__Selected text__:
• • • •
These variables are rescaled directly between 1 and 5 using as limits for each variable its maximum and minimum over the whole period studied. In Table 2, a real data example is presented in brackets to show the format of the data.
The flow parameter and the new sector parameter are defined with weighted sums of their parameters, and then the complexity is defined using a table model similar to Figure 2. The flow parameter can be paralleled with the mean impact, and the sector parameter with the impact variability to define the complexity table model. In the proposed example, the flow parameter is 2.55 and the sector parameter is 2.16. This results in a complexity of 3.
With this last step, the methodology to assess the complexity of airspace based on the methodology proposed in [30] is fully defined. This methodology is therefore able to define both the impact of an air traffic flow and the complexity of the airspace, depending on several different characteristics. This model has been chosen because of several advantages:
  • The model determines the impact of flows, and the complexity of the sector, based on simple statistical variables. These variables are representative.
  • The division of the variables is accurate and based on a correct analysis of the literature.
  • The definition of impact and complexity is based on weighted sums, which is good for a machine learning model to obtain relative importance and be representative.
It has been identified how the complexity of the sectors was defined. The next step was to define how to come up with a model that allows us to say which variables are most important in determining complexity.
• • • •
__Supplied records__:
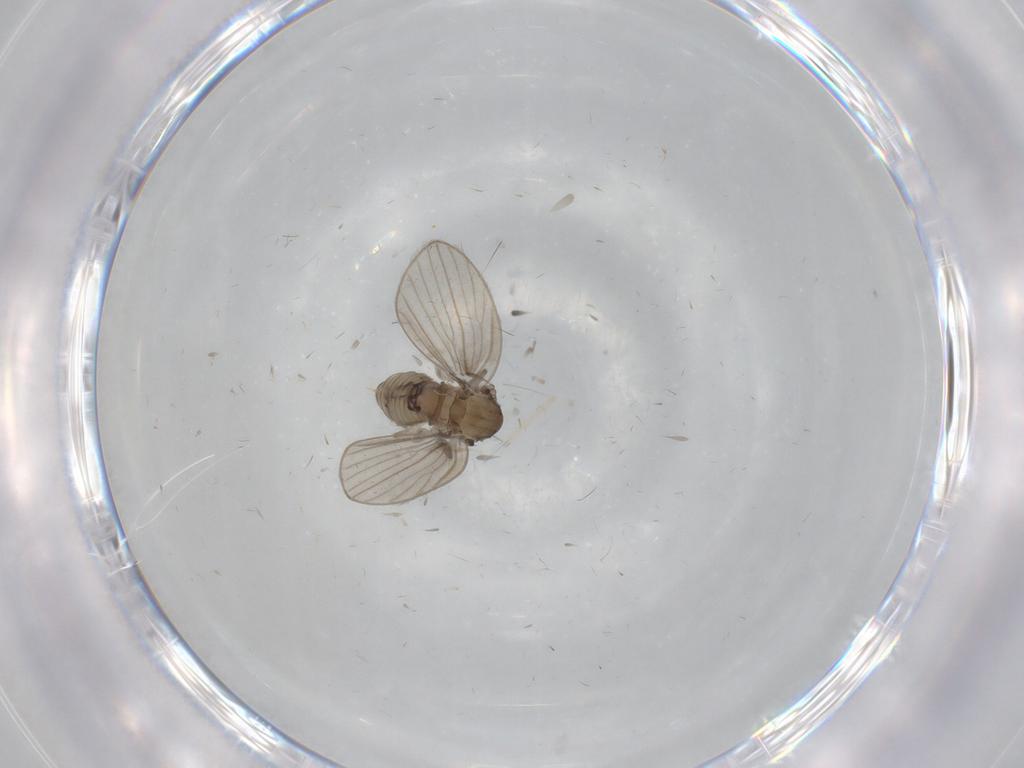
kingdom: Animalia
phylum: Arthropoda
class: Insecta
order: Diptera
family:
• • • •
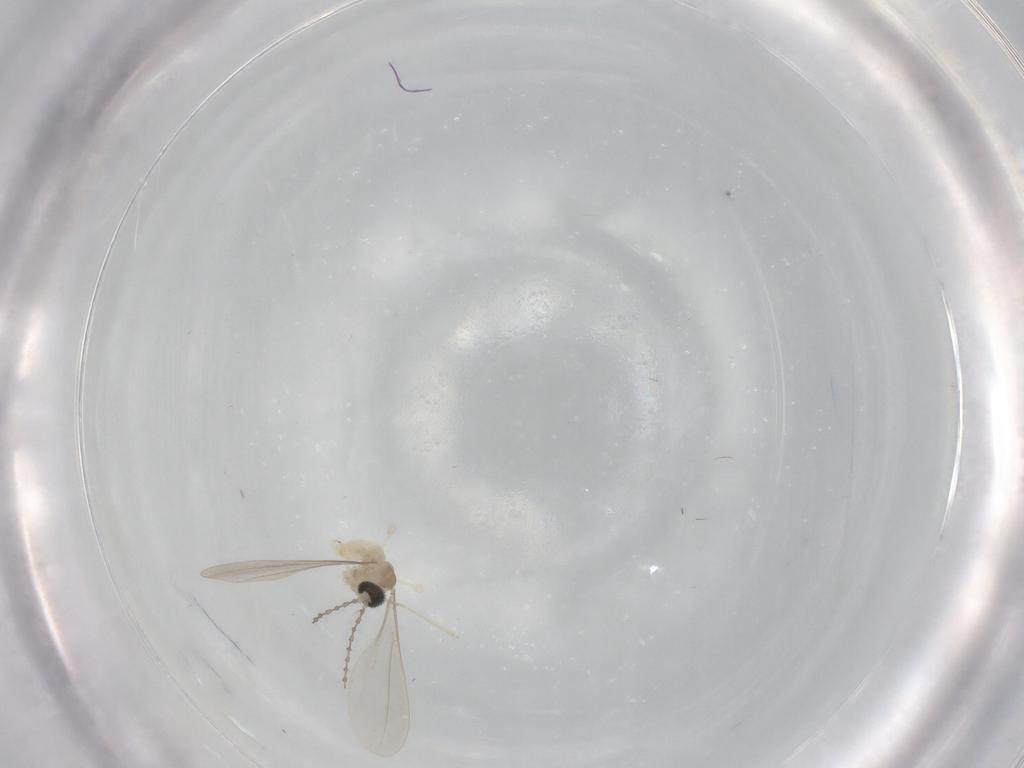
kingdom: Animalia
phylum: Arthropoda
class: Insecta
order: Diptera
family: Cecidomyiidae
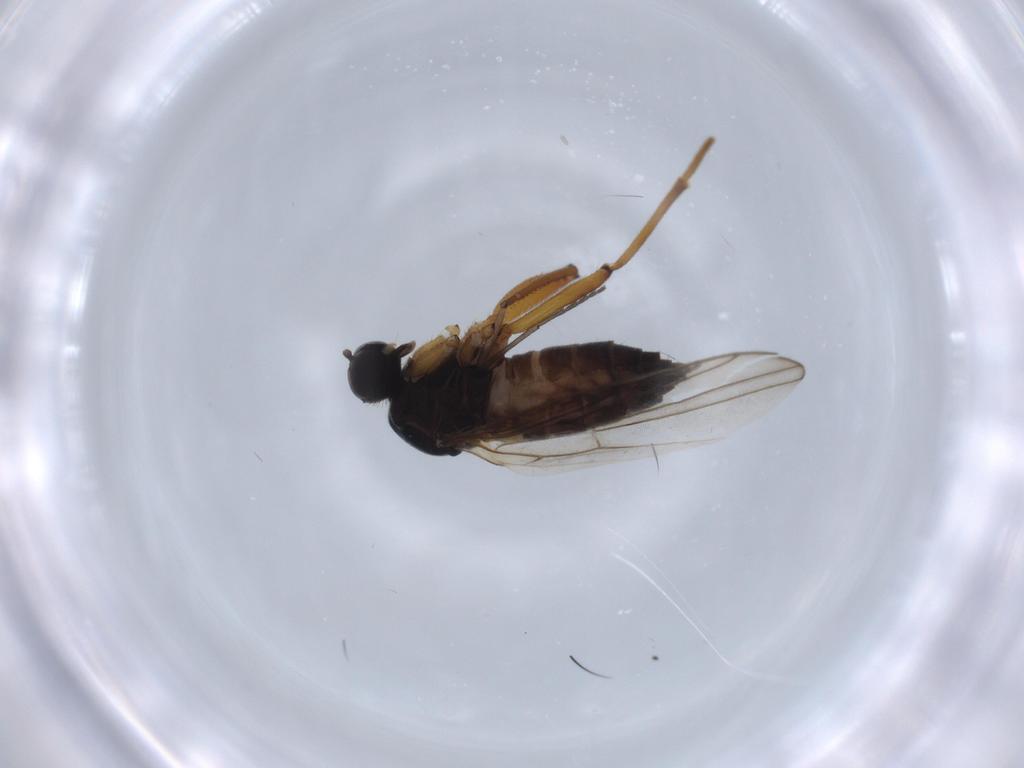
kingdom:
• • • •
__Task list__:
A. Translate this sentence from the airspace complexity text into Spanish: "In the proposed example, the flow parameter is 2.55 and the sector parameter is 2.16."
B. Write a short continuation of the airspace complexity text, beginning right after its final sentence.

__Results in order__:
A. En el ejemplo propuesto, el parámetro de flujo es 2,55 y el parámetro de sector es 2,16.

B.
2.2. Most Important Variables Identification

Once a model has been identified with which complexity can be determined based on several simple statistical variables, it is necessary to determine which variables are the most important. A machine learning model is used for this purpose. The major advantage of using a machine learning model is that the results obtained are the product of the patterns present in the data, rather than the bias of the experts.
Even if in this case expert opinion is used as a starting point. Expert opinion is only a necessary starting point for the methodology. To test that the methodology leads to the same results independently of expert opinion, the starting point of the methodology has been arbitrarily varied. As the results obtained were similar, it can be justified that the methodology eliminates the expert bias.
Even so, this expert opinion is the most operationally meaningful starting point. This will later be used to compare it with the results obtained. Moreover, this good starting point served to accelerate the convergence of the algorithm. For these reasons, expert opinion is used as a starting point in this paper.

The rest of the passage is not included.